Healthy volunteers (n = 73, 35 ± 13 years) and patients with edema (n = 28, 55 ± 17 years) underwent CMR at 1.5 T. Steady state free precession (SSFP) cine loops and T2-weighted spin echo images were obtained. In patients, additionally late gadolinium enhancement images were acquired. We obtained T2 maps in midventricular short axis (SAX) and four-chamber view (4CV) based on images with T2 preparation times of 0, 24, 55 ms and compared fast low angle shot (FLASH) and SSFP readout. 10 volunteers were scanned twice on separate days. Two observers analysed segmental and global T2 per slice.
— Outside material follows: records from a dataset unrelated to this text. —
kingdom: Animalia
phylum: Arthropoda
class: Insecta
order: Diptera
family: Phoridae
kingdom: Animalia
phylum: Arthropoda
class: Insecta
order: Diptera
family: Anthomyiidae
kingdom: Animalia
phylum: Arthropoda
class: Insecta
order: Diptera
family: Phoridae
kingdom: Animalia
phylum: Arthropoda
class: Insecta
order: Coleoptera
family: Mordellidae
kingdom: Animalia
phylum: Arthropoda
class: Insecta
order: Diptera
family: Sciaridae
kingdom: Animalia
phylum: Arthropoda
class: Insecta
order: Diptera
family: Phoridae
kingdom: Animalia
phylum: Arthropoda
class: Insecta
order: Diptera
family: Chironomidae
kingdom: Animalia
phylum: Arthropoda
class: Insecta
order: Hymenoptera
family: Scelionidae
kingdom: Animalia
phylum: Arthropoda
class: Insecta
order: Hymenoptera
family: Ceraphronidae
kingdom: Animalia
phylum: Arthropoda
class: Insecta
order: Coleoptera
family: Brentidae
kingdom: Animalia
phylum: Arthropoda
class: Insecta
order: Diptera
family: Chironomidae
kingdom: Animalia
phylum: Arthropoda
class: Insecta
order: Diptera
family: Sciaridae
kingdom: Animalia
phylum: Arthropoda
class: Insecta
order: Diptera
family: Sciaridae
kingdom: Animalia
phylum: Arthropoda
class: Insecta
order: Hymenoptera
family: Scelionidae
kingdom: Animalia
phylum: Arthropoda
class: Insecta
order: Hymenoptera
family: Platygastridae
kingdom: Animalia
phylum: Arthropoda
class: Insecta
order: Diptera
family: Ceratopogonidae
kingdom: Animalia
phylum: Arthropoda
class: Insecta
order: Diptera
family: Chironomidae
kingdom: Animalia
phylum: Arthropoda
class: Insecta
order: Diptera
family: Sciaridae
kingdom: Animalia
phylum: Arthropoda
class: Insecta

In volunteers global myocardial T2 systematically differed depending on image orientation and sequence (FLASH 52 ± 5 vs. SSFP 55 ± 5 ms in SAX and 57 ± 6 vs. 59 ± 6 ms in 4CV; p < 0.0001 for both). Anteroseptal and apical segments had higher T2 than inferior and basal segments (SAX: 59 ± 6 vs. 48 ± 5 ms for FLASH and 59 ± 7 vs. 52 ± 4 ms for SSFP; p < 0.0001 for both). 14 volunteers had segments with T2 ≥ 70 ms. Mean intraobserver variability was 1.07 ± 1.03 ms (r = 0.94); interobserver variability was 1.6 ± 1.5 ms (r = 0.87). The coefficient of variation for repeated scans was 7.6% for SAX and 6.6% for 4CV. Mapping revealed focally increased T2 (73 ± 9 vs. 51 ± 3 ms in remote myocardium; p < 0.0001) in all patients with edema.


Myocardial T2 mapping is technically feasible and highly reproducible. It can detect focal edema und differentiate it from normal myocardium. Increased T2 was found in some volunteers most likely due to partial volume and residual motion.